Kubernetes RBAC (~1.5 hrs) - Kubernetes docs — Using RBAC Authorization (~45 min) — the primary reference; read "Role and ClusterRole", "RoleBinding and ClusterRoleBinding", and "ServiceAccount permissions". The default ClusterRoles table is worth memorising. - NCC Group — Deep Dive into Real-World Kubernetes Threats (~30 min) — a practitioner walkthrough of the RBAC half of the chain: a compromised pod's service-account token → the API server → namespace traversal → cluster-wide takeover. The mechanics behind "over-broad SA + flat cluster = one credential path."

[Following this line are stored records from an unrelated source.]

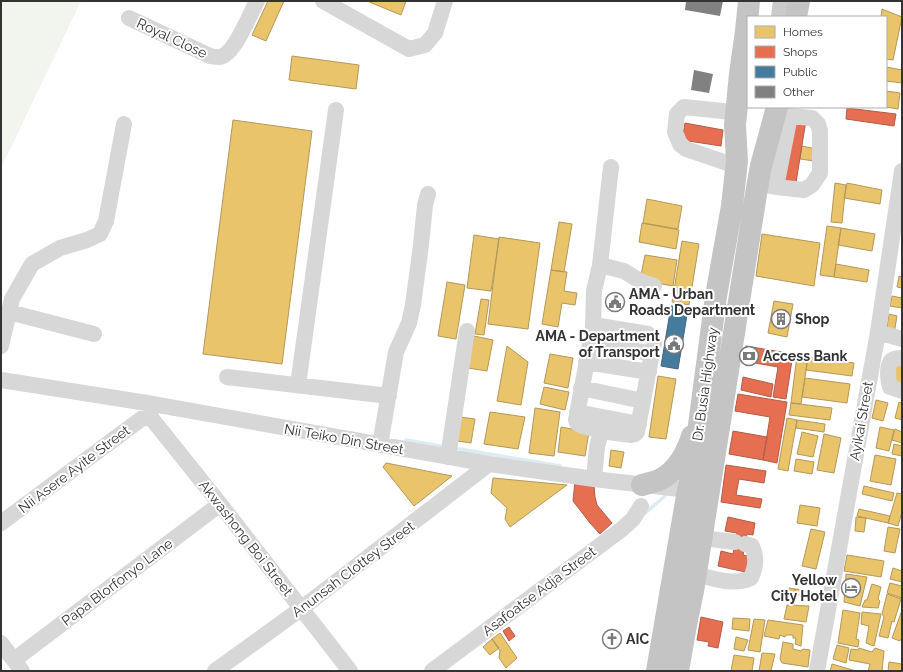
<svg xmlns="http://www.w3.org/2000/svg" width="903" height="672" viewBox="0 0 903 672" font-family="Raleway,sans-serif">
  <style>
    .green { fill: #f1f5ed }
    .homes { fill: #e9c46a; stroke: #b2985a }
    .shops { fill: #e76f51; stroke: #b15d48 }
    .public { fill: #457b9d; stroke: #40657d }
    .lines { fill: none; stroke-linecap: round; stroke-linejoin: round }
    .stream { stroke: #ddebf3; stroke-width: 3.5 }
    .building { fill: #818181 }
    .minor { stroke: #d7d7d7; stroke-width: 16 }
    .major { stroke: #cacaca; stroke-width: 20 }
    .highway { stroke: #c4c4c4; stroke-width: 22 }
    .labels { text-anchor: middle; stroke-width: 4; stroke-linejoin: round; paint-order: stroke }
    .street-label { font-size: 14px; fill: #333; stroke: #fff }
    .poi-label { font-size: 14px; font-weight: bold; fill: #333; stroke: #fff; text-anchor: start }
  </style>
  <rect width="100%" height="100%" fill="#fff"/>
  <!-- green -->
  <path class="green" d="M1,1H81L1,168Z"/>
  <!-- homes -->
  <path class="homes" d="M268,1H284L266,41L252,35Z
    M367,1H406L401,15Z
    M882,9L902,17L893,60L886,59V17H881Z
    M292,56L359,65L356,89L289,80Z
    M886,67L902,70V83L886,81Z
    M886,91L900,93L898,109L886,107Z
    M233,120L312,131L282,364L203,354Z
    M802,146L816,149L814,161L800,159Z
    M835,183L846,185L842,223L831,222Z
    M847,183L882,190L880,204L844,198Z
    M647,199L682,206L678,229L643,223Z
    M559,222L572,224L564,272L551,270Z
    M642,223L679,230L676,249L639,242Z
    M827,226L841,228L834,277L820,275Z
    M841,228L875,234L872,251L838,245Z
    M762,234L820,243L814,286L756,276Z
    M474,235L499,239L491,291L467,288Z
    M499,237L540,243L528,329L488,324Z
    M682,241L699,244L689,305L672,302Z
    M645,255L677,260L673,286L640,280Z
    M836,264L869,270L867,282L834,277Z
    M551,270L567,272L564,291L577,293L575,305L562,303L558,327L542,324Z
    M899,276L902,277V288L897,287Z
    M447,282L465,285L456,339L438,336Z
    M892,296L902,298V308L890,306Z
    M481,299L489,300L484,335L475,334Z
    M774,301L793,304L787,337L768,333Z
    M889,314L897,316L894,334L886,333Z
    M474,336L493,340L487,371L468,368Z
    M507,346L528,362L521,405L497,401Z
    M550,354L573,358L568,388L544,383Z
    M797,355L808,357L801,404L791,403Z
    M808,357L854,363L852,376L806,370Z
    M894,364L902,365V388L891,387Z
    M658,376L676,379L666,439L649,437Z
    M805,378L850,384L847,403L802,397Z
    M544,387L569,392L565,410L540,404Z
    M876,400L888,403L883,421L872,418Z
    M899,402L902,403V420L895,418Z
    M791,403L832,408L830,420L789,415Z
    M535,408L560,412L554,456L529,453Z
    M490,412L525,417L518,449L484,444Z
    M460,417L475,419L471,443L457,441Z
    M787,418L797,420L788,471L778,469Z
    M797,420L825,424L824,432L796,428Z
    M561,427L589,432L585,456L558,452Z
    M880,427L894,430L889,451L876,448Z
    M895,429L902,432V443L892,440Z
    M802,432L818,436L813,457L797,454Z
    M824,434L841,438L834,473L817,470Z
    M894,444L902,446V456L892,454Z
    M611,450L624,452L621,468L609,466Z
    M875,455L896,459L891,485L870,481Z
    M796,459L814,462L812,474L794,471Z
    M386,463L452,476L414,506L383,467Z
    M493,478L567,485L510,527L505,519L507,508L491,493Z
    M864,486L894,493L892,501L862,494Z
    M897,493L902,494V512L898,526L888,523Z
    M800,505L820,508L817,526L797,523Z
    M859,509L890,516L888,523L857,516Z
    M856,517L866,518L864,532L855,531Z
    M888,527L900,529L895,553L884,551Z
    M811,529L825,532L816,569L802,566Z
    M847,555L884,561L881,577L844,571Z
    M893,568L902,571V582L890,579Z
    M846,574L867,577L860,606L844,602Z
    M890,583L902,586V598L887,593Z
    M872,584L881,587L878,599L880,601L878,608L862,607L865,600H867Z
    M789,588L795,589L793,602L787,601Z
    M795,589L805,590L804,596L794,594Z
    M887,594L901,599L894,622L892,621L888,638L879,636L884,617L882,614Z
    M787,605L809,606L806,622L784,619Z
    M843,610L860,613L856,639L859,640L858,647L838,643Z
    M902,610V637L900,641L892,638Z
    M862,612L881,614L874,646L866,643L869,626L861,624Z
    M733,618L750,619L749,631L732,629Z
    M754,619L765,620L760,652L748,650Z
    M768,620L803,625L801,646L795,644L796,638H793V635H786L785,637L780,635L779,639L764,636Z
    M500,633L517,658L506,668L499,658L500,651L492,639Z
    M736,637L748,640L744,651L734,649Z
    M492,639L499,648L490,655L483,647Z
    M783,642L793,644V649L801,651L803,649L810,650L808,667L782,663L780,659Z
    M837,645L849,648L846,663L833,659Z
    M859,648L872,652L875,648L884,651L882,671H868L870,664L849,660L851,649L858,650Z
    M762,653L775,654L771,671H759Z
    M734,655L754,658L752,671H731Z
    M889,662L902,664V671H888Z
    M832,664L856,671H830Z"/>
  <!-- shops -->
  <path class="shops" d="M847,108L896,114L894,126L846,119Z
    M791,118L806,120L795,189L780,186Z
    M685,123L723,130L721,146L682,140Z
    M746,346L793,354L786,399L773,397L778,367L743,361Z
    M743,377L773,384L771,397L741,390Z
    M738,394L787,402L777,463L763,460L770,417L735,411Z
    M733,431L767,437L763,460L729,454Z
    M726,465L766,471L764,483L739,479L736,495L762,499L760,508L721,502Z
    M575,481L594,485L595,497L597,505L612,523L600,534L590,523L573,501Z
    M728,517L755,523L753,535L747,534L743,555L753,557L750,573L718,566L721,551L733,554L737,533L725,531Z
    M701,617L723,622L718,648L708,646L709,642L697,640Z
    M509,627L515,636L509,641L503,631Z"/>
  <!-- public -->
  <path class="public" d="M671,306L688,309L678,369L661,366Z"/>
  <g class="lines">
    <!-- stream -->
    <path class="stream" d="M406,440L446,447
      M454,448L560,466
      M643,515L665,496"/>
  </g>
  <!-- building -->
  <path class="building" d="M686,1H723L720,16L685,10Z
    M694,70L713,74L709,93L691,90Z"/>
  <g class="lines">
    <!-- minor -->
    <path class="minor" d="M323,1L409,49L425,45L435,33L445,1
      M129,18L210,56C213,57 217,57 220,57C235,54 250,14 257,1
      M736,166L686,149L680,144L675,132L677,114L684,107L732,112L737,111
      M766,185L776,187L790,116L780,114
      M776,187L804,190L812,185L820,173V131L818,124L812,118L790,116
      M600,265L624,271L640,281L654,286
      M9,312L94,334
      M593,328L595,326H600L648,334C652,337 653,339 654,343L637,432L635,434L631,435L601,431L583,426L577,423L576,420L593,328L594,291L600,265L611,167
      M878,332L902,339
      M590,341L652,354
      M1,346L12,299L32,264L60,248L87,240L100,234L106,221L124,124
      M902,358C899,358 895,358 892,360C886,365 888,381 890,387L902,391
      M586,362L649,372
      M227,377L389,396
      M1,380L147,403L489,464L594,479L688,490
      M298,385L336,110
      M581,388L643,401
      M147,403L148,414L220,504L350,671
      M577,412L639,424
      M380,445L396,352L409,323L413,305L421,245L425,205L428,194
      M448,457L467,331
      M594,479L597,447L601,431
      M1,523L148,414
      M702,538L735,542
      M696,574C714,579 734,586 751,578C756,566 757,558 752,546L745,544
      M1,643L22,671
      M14,660L220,504
      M215,671L302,608L489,464
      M432,671L622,529L633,519L641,506
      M817,671L878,332L902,171"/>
    <!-- major -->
    <path class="major" d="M781,17L783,1"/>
    <!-- highway -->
    <path class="highway" d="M796,17L799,1
      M642,485C648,483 655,482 661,479C677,471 687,452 692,436
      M657,671L688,490L694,463L716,296L732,206L737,161L735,125L740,74L746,31L749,1
      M678,671L686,625L693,591L757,188L761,166L777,107"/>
  </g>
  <!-- icons -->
  <defs>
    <symbol id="civic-ring" viewBox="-11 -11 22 22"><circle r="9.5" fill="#fff" stroke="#7a7a7a" stroke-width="1.5"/><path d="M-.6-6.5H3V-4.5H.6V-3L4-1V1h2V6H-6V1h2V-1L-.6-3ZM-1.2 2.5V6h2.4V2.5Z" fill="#7a7a7a"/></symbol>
    <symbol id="building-ring" viewBox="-11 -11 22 22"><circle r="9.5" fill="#fff" stroke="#7a7a7a" stroke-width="1.5"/><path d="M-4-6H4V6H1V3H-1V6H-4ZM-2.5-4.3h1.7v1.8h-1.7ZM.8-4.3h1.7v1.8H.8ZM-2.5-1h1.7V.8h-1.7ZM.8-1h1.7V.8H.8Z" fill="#7a7a7a"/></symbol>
    <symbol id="bank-ring" viewBox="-11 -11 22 22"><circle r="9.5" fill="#fff" stroke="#7a7a7a" stroke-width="1.5"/><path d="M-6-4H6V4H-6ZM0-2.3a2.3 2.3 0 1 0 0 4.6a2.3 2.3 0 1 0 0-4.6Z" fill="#7a7a7a"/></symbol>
    <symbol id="hotel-ring" viewBox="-11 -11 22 22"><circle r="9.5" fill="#fff" stroke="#7a7a7a" stroke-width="1.5"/><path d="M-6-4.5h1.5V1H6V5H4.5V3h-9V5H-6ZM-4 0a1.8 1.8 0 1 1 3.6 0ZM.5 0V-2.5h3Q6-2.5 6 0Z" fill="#7a7a7a"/></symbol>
    <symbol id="church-ring" viewBox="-11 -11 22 22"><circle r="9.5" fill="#fff" stroke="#7a7a7a" stroke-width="1.5"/><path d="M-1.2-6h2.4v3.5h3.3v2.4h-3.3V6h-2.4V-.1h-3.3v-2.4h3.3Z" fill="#7a7a7a"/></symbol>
  </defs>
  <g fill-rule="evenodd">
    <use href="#civic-ring" x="604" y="291" width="22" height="22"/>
    <use href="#building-ring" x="770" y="308" width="22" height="22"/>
    <use href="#civic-ring" x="663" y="333" width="22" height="22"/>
    <use href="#bank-ring" x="738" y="345" width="22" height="22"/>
    <use href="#hotel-ring" x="840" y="577" width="22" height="22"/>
    <use href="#church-ring" x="601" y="628" width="22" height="22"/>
  </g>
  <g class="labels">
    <!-- street labels -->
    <g class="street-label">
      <text transform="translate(172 38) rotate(25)" y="5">Royal Close</text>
      <text transform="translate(705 384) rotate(-82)" y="5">Dr. Busia Highway</text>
      <text transform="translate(861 421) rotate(-80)" y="5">Ayikai Street</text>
      <text transform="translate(344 439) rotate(10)" y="5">Nii Teiko Din Street</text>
      <text transform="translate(74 469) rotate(-37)" y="5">Nii Asere Ayite Street</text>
      <text transform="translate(246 538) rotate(52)" y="5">Akwashong Boi Street</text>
      <text transform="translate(353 569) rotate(-37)" y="5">Anunsah Clottey Street</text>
      <text transform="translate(117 582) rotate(-37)" y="5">Papa Blorfonyo Lane</text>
      <text transform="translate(539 591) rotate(-37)" y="5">Asafoatse Adja Street</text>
    </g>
    <!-- poi labels -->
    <g class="poi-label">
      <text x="629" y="299">AMA - Urban<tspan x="629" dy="16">Roads Department</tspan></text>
      <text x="795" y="324">Shop</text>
      <text x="660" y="341" text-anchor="end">AMA - Department<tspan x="660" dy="16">of Transport</tspan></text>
      <text x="763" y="361">Access Bank</text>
      <text x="837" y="585" text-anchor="end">Yellow<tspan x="837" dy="16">City Hotel</tspan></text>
      <text x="626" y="644">AIC</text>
    </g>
  </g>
  <!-- border -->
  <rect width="903" height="672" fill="none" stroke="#333333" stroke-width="4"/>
  <!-- legend -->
  <rect x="747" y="16" width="140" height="92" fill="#ffffff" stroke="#adadad"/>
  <rect x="755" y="26" width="20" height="12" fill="#e9c46a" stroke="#adadad"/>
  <text x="783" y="36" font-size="12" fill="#333333">Homes</text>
  <rect x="755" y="46" width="20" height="12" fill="#e76f51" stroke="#adadad"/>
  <text x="783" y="56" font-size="12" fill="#333333">Shops</text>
  <rect x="755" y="66" width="20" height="12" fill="#457b9d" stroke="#adadad"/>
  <text x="783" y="76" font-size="12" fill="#333333">Public</text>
  <rect x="755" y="86" width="20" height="12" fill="#818181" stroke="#adadad"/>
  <text x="783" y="96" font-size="12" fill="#333333">Other</text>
</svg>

Network Policy & kube-bench (~1 hr) - Kubernetes docs — Network Policies (~25 min) — read "The NetworkPolicy resource" and "Default policies" for the opt-in / default-deny model. - Ahmet Alp Balkan — Network Policy Recipes (~20 min, reference) — short, working YAML for deny-all, allow-from-namespace, allow-port; keep it open during the lab. - kube-bench README (~15 min) — what CIS controls it covers and how to read scored vs. unscored, FAIL vs. WARN.

Key concepts

  • RBAC is cloud IAM for the cluster: Subject → Binding → Role (verbs × resources × apiGroups); cluster-admin is the Resource:"*"
  • The SA token is auto-mounted into every pod unless automountServiceAccountToken: false — a compromised process always has a key to the API
  • cluster-admin on a workload SA = read every Secret in every namespace = the Tesla "cloud creds in a pod" path
  • kubectl auth can-i --list --as=system:serviceaccount:<ns>:<sa> is the functional permission test (the K8s simulate-principal-policy)
  • NetworkPolicy is opt-in; no policy = flat network across namespaces; podSelector: {} + no ingress: = default-deny, then add back specific flows
  • Partial coverage is the trap: a deny in one namespace protects only that namespace
  • kube-bench / CIS section 5 audits RBAC + policies; least-privilege + default-deny only count when verified
  • MITRE ATT&CK: T1078.004 (Valid Accounts: Cloud Accounts — SA tokens), T1525/T1610 (container deployment), T1613 (Container & Resource Discovery)

AI acceleration

Paste a ClusterRoleBinding or a Role YAML into a model and ask for the blast radius — what this SA can do, which namespaces it touches, and the minimum Role that covers the legitimate job. It's genuinely strong at reading RBAC YAML and drafting a tighter Role. Two things it can't do for you: it can't see cluster state — whether that SA's token has actually leaked, whether a NetworkPolicy already constrains the pod — and it will happily write a NetworkPolicy that looks right but leaves a namespace uncovered. So the model drafts; you validate the RBAC cut with kubectl auth can-i and the network cut with a real connectivity probe before you trust either. AI authors → you review → you own the cut.

Check yourself

  • Map each RBAC piece to its cloud-IAM equivalent: ServiceAccount, Role, RoleBinding, cluster-admin.
  • A pod is compromised via RCE. By default, what can it reach on the network, and what can its SA token read?
  • Why isn't a default-deny NetworkPolicy in one namespace enough, and what two tests verify the RBAC and network cuts?